→ TASK REQUIREMENTS: Return every line of the material below that contains the string "UCEMC".

====

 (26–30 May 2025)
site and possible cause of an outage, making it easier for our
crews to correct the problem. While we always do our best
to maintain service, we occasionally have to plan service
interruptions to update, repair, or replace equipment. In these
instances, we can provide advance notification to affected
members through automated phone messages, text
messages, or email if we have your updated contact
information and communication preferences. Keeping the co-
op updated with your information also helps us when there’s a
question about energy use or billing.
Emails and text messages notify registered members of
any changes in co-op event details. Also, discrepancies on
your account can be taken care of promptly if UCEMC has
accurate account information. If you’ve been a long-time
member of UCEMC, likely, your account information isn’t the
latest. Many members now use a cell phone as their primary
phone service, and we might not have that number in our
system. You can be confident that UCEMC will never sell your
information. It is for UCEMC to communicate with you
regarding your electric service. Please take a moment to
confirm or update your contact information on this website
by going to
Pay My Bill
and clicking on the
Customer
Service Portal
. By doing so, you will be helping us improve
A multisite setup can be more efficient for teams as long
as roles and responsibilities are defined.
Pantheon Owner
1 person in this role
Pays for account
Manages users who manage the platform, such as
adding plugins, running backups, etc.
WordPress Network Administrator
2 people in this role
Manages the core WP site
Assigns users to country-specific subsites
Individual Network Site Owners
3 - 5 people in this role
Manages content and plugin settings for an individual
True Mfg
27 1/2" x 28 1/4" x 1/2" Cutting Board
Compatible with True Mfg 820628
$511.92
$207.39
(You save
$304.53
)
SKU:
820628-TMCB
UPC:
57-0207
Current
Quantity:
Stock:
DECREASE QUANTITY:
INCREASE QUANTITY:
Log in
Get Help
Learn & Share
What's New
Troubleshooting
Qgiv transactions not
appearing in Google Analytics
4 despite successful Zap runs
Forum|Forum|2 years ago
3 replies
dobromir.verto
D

====

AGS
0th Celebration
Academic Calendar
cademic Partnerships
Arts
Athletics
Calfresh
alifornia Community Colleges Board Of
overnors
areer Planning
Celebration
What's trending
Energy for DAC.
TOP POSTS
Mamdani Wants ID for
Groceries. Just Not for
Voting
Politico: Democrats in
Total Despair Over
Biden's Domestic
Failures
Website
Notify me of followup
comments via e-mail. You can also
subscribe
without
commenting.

====

→ REPLY:
your account can be taken care of promptly if UCEMC has
member of UCEMC, likely, your account information isn’t the
system. You can be confident that UCEMC will never sell your
information. It is for UCEMC to communicate with you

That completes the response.